*** EXTRACTED RECORDS ***

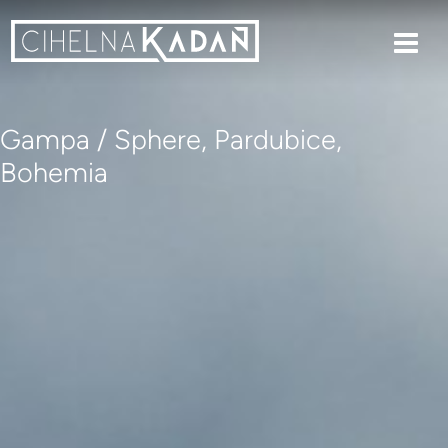
Gampa / Sphere, Pardubice,
Bohemia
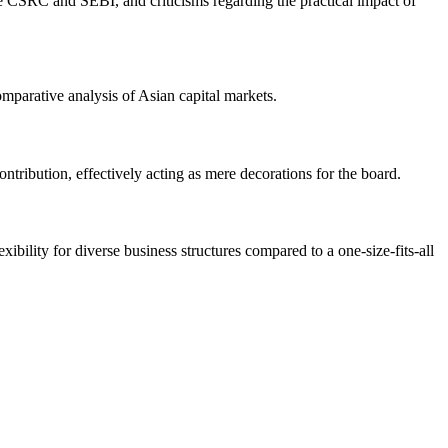
 the CSRC and SEBI, and criticisms regarding the practical impact of
mparative analysis of Asian capital markets.
ontribution, effectively acting as mere decorations for the board.
ibility for diverse business structures compared to a one-size-fits-all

*** End of EXTRACTED RECORDS ***

Retype the text read from each row above word for word, leaving out the pictures.

TASK ANSWER
Gampa / Sphere, Pardubice,
Bohemia
 the CSRC and SEBI, and criticisms regarding the practical impact of
mparative analysis of Asian capital markets.
ontribution, effectively acting as mere decorations for the board.
ibility for diverse business structures compared to a one-size-fits-all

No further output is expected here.